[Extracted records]
■ ■ ■ ■ ■ ■ ■
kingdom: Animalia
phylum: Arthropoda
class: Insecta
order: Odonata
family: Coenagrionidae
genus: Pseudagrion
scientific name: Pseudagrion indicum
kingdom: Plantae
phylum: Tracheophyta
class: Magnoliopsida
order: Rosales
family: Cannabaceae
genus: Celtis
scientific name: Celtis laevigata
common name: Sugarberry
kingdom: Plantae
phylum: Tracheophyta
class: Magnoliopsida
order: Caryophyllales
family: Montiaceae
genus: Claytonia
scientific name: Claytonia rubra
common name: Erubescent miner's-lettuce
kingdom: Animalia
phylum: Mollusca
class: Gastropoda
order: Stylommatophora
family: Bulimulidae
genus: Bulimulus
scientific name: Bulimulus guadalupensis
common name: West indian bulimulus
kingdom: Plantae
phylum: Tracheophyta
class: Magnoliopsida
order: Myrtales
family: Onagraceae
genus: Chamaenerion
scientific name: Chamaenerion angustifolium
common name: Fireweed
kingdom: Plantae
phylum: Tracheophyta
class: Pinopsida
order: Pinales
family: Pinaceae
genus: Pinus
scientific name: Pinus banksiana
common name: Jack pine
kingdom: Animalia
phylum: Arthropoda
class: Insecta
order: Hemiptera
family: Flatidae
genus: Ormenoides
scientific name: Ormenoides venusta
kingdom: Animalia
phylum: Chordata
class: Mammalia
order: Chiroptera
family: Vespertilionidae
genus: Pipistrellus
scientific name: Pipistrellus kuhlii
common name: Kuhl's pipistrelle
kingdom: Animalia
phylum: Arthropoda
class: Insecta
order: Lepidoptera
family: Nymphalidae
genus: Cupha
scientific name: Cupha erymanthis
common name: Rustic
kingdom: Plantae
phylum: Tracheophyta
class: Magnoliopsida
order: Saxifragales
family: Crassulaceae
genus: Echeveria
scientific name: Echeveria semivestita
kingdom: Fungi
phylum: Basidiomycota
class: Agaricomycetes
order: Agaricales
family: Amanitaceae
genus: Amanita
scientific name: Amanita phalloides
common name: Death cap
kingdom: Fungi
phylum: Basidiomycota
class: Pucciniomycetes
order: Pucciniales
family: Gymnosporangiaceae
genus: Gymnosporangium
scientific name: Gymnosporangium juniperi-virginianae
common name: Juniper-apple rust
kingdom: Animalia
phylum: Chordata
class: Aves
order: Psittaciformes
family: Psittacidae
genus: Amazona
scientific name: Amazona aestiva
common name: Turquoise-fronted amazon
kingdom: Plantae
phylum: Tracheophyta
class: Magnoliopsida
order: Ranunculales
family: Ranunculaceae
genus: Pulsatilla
■ ■ ■ ■ ■ ■ ■
■ REQUIRED WORK ■
Copy out every line of all the items above, word for word and in the same order.

■ EXERCISE OUTPUT ■
kingdom: Animalia
phylum: Arthropoda
class: Insecta
order: Odonata
family: Coenagrionidae
genus: Pseudagrion
scientific name: Pseudagrion indicum
kingdom: Plantae
phylum: Tracheophyta
class: Magnoliopsida
order: Rosales
family: Cannabaceae
genus: Celtis
scientific name: Celtis laevigata
common name: Sugarberry
kingdom: Plantae
phylum: Tracheophyta
class: Magnoliopsida
order: Caryophyllales
family: Montiaceae
genus: Claytonia
scientific name: Claytonia rubra
common name: Erubescent miner's-lettuce
kingdom: Animalia
phylum: Mollusca
class: Gastropoda
order: Stylommatophora
family: Bulimulidae
genus: Bulimulus
scientific name: Bulimulus guadalupensis
common name: West indian bulimulus
kingdom: Plantae
phylum: Tracheophyta
class: Magnoliopsida
order: Myrtales
family: Onagraceae
genus: Chamaenerion
scientific name: Chamaenerion angustifolium
common name: Fireweed
kingdom: Plantae
phylum: Tracheophyta
class: Pinopsida
order: Pinales
family: Pinaceae
genus: Pinus
scientific name: Pinus banksiana
common name: Jack pine
kingdom: Animalia
phylum: Arthropoda
class: Insecta
order: Hemiptera
family: Flatidae
genus: Ormenoides
scientific name: Ormenoides venusta
kingdom: Animalia
phylum: Chordata
class: Mammalia
order: Chiroptera
family: Vespertilionidae
genus: Pipistrellus
scientific name: Pipistrellus kuhlii
common name: Kuhl's pipistrelle
kingdom: Animalia
phylum: Arthropoda
class: Insecta
order: Lepidoptera
family: Nymphalidae
genus: Cupha
scientific name: Cupha erymanthis
common name: Rustic
kingdom: Plantae
phylum: Tracheophyta
class: Magnoliopsida
order: Saxifragales
family: Crassulaceae
genus: Echeveria
scientific name: Echeveria semivestita
kingdom: Fungi
phylum: Basidiomycota
class: Agaricomycetes
order: Agaricales
family: Amanitaceae
genus: Amanita
scientific name: Amanita phalloides
common name: Death cap
kingdom: Fungi
phylum: Basidiomycota
class: Pucciniomycetes
order: Pucciniales
family: Gymnosporangiaceae
genus: Gymnosporangium
scientific name: Gymnosporangium juniperi-virginianae
common name: Juniper-apple rust
kingdom: Animalia
phylum: Chordata
class: Aves
order: Psittaciformes
family: Psittacidae
genus: Amazona
scientific name: Amazona aestiva
common name: Turquoise-fronted amazon
kingdom: Plantae
phylum: Tracheophyta
class: Magnoliopsida
order: Ranunculales
family: Ranunculaceae
genus: Pulsatilla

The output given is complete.